The Morality Principle from PHL demands immediate intervention in public health crises, drawing on historical traumas (e.g., slavery, Tuskegee, Jim Crow) to identify modern parallels. The 85.7% observational studies, which document disparities without acting (e.g., Study 5 on hypertension, Study 1088 on care access), violate this principle by delaying action on known crises. The 156 care-providing studies are a step forward, providing routine care, treatments, or programs, but their individual focus misses the systemic solutions (e.g., addressing healthcare access or poverty) that the Principle calls for. For example, Study 1088 highlights Black infants’ delayed dermatology care, a crisis warranting immediate policy interventions, yet remains observational.
The low proportion of care-providing studies (14.3%) underscores a systemic flaw in African American health research: observation over action. This has several implications:
Research Reform: Researchers should integrate care provision (e.g., routine care, community programs) into longitudinal studies, ensuring immediate benefits for participants. Structural interventions, such as policy advocacy or community empowerment, should be prioritized to address systemic disparities.
Community Engagement: Participatory research involving African American communities can ensure studies align with their priorities, delivering tangible benefits and fostering trust.
Funding Priorities: Public funding (e.g., NIH) should shift toward care-providing, liberation-focused research, as the Gaze suggests, potentially redirecting resources from observational studies to those with community impact.
Ethical Guidelines: Journals and IRBs should adopt PHL-based ethical standards, requiring studies to demonstrate community benefits and structural interventions, especially in longitudinal designs with vulnerable populations.
Dataset Subset: The 1094 studies are a subset of a larger PubMed search, limited to 2020–present. Older studies or the full dataset might include more care-providing studies, potentially altering the proportion.
Abstract-Based Analysis: Reliance on titles and abstracts may undercount studies providing care, as intervention details are often in methods sections.

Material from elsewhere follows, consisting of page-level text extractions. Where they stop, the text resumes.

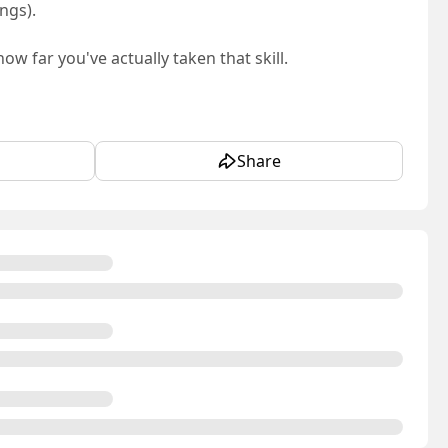
ngs).
w far you've actually taken that skill.
Share
es never get:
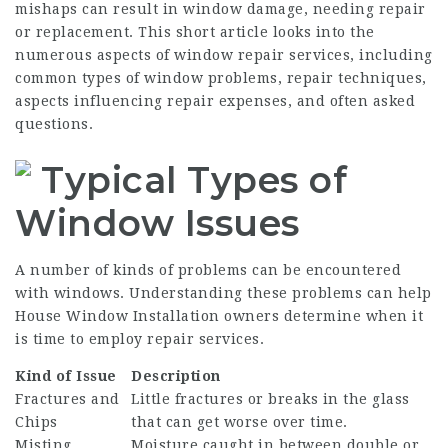
mishaps can result in window damage, needing repair
or replacement. This short article looks into the
numerous aspects of
window repair services
, including
common types of window problems, repair techniques,
aspects influencing repair expenses, and often asked
questions.
Typical Types of
Window Issues
A number of kinds of problems can be encountered
with windows. Understanding these problems can help
House Window Installation
owners determine when it
is time to employ repair services.
Kind of Issue
Description
Fractures and
Little fractures or breaks in the glass
Chips
that can get worse over time.
Misting
Moisture caught in between double or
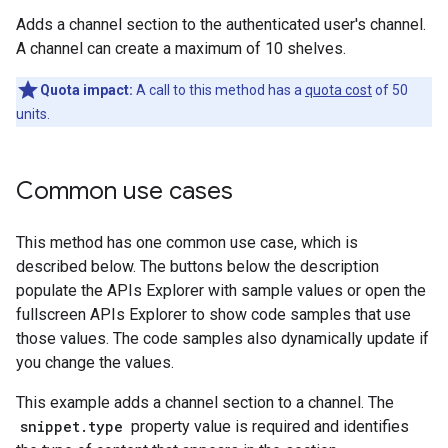
Adds a channel section to the authenticated user's channel.
A channel can create a maximum of 10 shelves.
Quota impact:
A call to this method has a
quota cost
of 50
units.
Common use cases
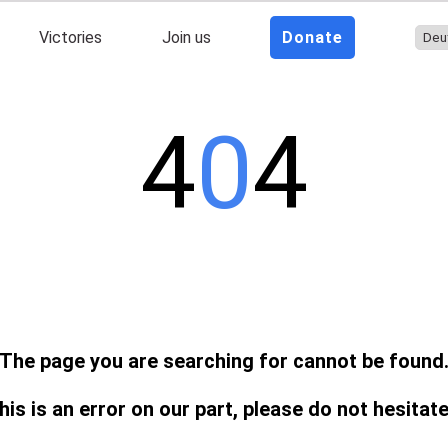
Victories
Join us
Donate
4
0
4
The page you are searching for cannot be found
this is an error on our part, please do not hesitat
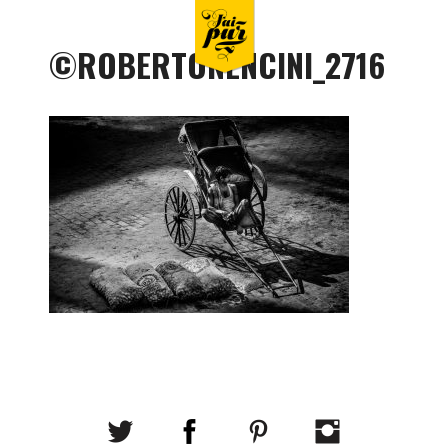
©ROBERTONENCINI_2716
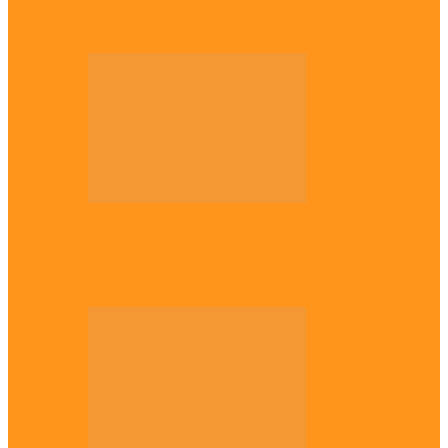
Plateau gov apologises to Ndigbo over role
in civil war, says…
Across The East
Why Igbo youths refuse to enlist in
Nigerian Army – Ejimakor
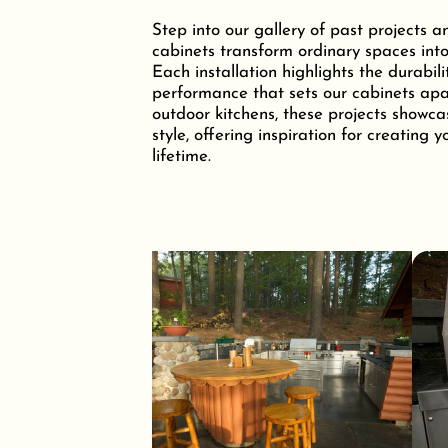
Step into our gallery of past projects a
cabinets transform ordinary spaces into
Each installation highlights the durabili
performance that sets our cabinets apar
outdoor kitchens, these projects showca
style, offering inspiration for creating 
lifetime.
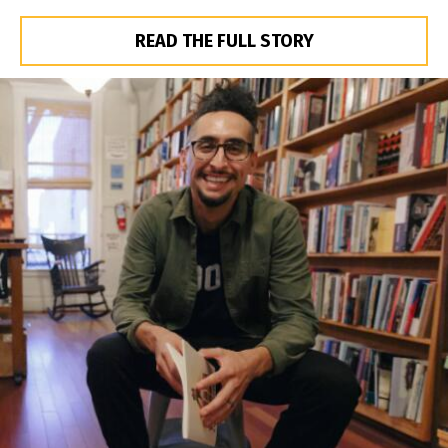
READ THE FULL STORY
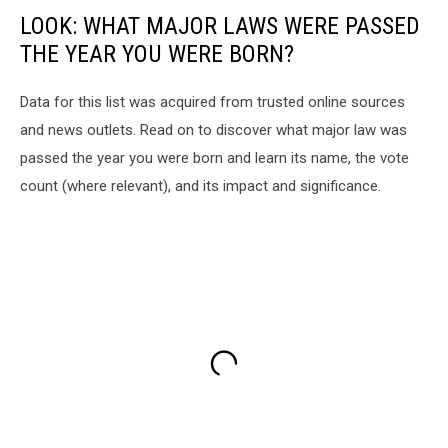
LOOK: WHAT MAJOR LAWS WERE PASSED
THE YEAR YOU WERE BORN?
Data for this list was acquired from trusted online sources
and news outlets. Read on to discover what major law was
passed the year you were born and learn its name, the vote
count (where relevant), and its impact and significance.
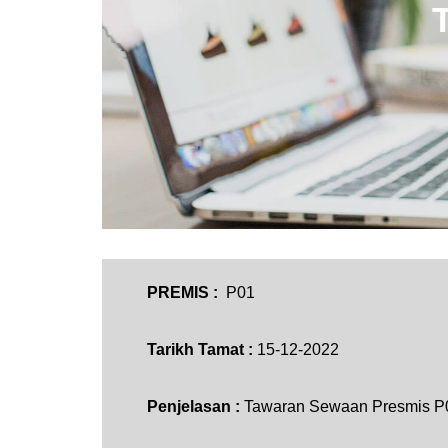
PREMIS :
P01
Tarikh Tamat :
15-12-2022
Penjelasan :
Tawaran Sewaan Presmis P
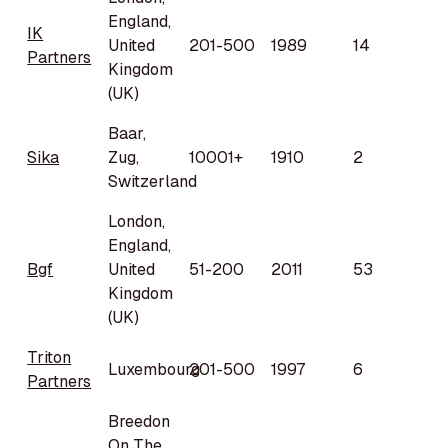
England,
IK
United
201-500
1989
14
Partners
Kingdom
(UK)
Baar,
Sika
Zug,
10001+
1910
2
Switzerland
London,
England,
Bgf
United
51-200
2011
53
Kingdom
(UK)
Triton
Luxembourg
201-500
1997
6
Partners
Breedon
On The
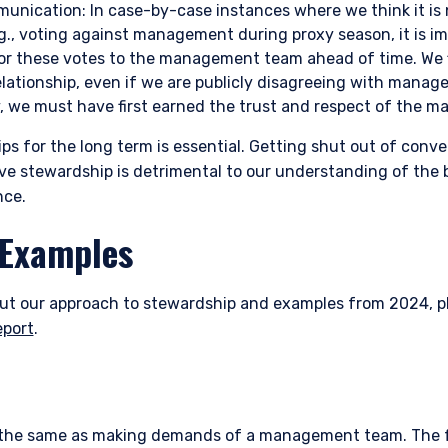
l Services (Jersey) Law 1998.
unication: In case-by-case instances where we think it is 
.g., voting against management during proxy season, it is 
for these votes to the management team ahead of time. We f
elationship, even if we are publicly disagreeing with manag
ly, we must have first earned the trust and respect of the
ips for the long term is essential. Getting shut out of conv
tive stewardship is detrimental to our understanding of the 
nce.
 Examples
ut our approach to stewardship and examples from 2024, pl
eport
.
ot the same as making demands of a management team. The 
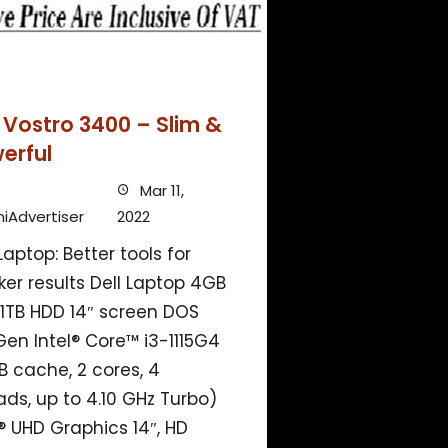
l Vostro 3400 – Slim &
erful
Mar 11,
iAdvertiser
2022
Laptop: Better tools for
ker results Dell Laptop 4GB
1TB HDD 14″ screen DOS
 Gen Intel® Core™ i3-1115G4
B cache, 2 cores, 4
ads, up to 4.10 GHz Turbo)
l® UHD Graphics 14″, HD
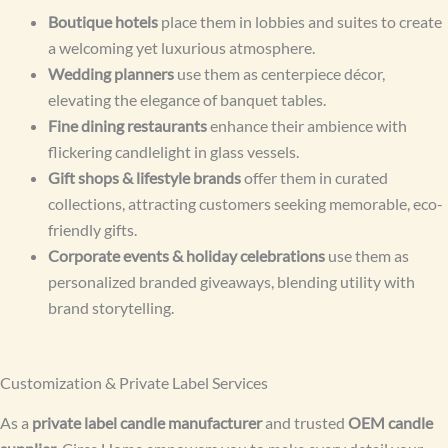
Boutique hotels
place them in lobbies and suites to create
a welcoming yet luxurious atmosphere.
Wedding planners
use them as centerpiece décor,
elevating the elegance of banquet tables.
Fine dining restaurants
enhance their ambience with
flickering candlelight in glass vessels.
Gift shops & lifestyle brands
offer them in curated
collections, attracting customers seeking memorable, eco-
friendly gifts.
Corporate events & holiday celebrations
use them as
personalized branded giveaways, blending utility with
brand storytelling.
Customization & Private Label Services
As a
private label candle manufacturer
and trusted
OEM candle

Full-text review could increase the count but was not feasible with the provided data.
Terminology Bias: While inclusive terms were used, some studies may describe care using unlisted terms (e.g., “patient-centered approach”), though the current terms are highly comprehensive.
African American Specificity: Most studies involve African Americans, but some include other minorities (e.g., Latinas), reflecting the search’s broader disparity focus.
The finding that only 156 of 1094 longitudinal studies (14.3%) provide care or interventions highlights a critical gap in African American health research: the predominance of observational studies that document disparities without acting. This substantiates the Gaze of the Enslaved, which critiques research that exploits vulnerable communities without delivering benefits or addressing structural violence. The 156 studies, while providing routine care, treatments, or programs, focus on individual-level interventions, falling short of the systemic solutions demanded by PHL’s Morality Principle. To align with PHL’s liberation-focused ethics, researchers, institutions, and funders must prioritize care-providing, structurally focused research that empowers African American communities and dismantles systemic inequities. Future studies should involve community co-creation, integrate immediate care, and advocate for policy changes to ensure research serves as a tool for health equity rather than perpetuating historical patterns of exploitation.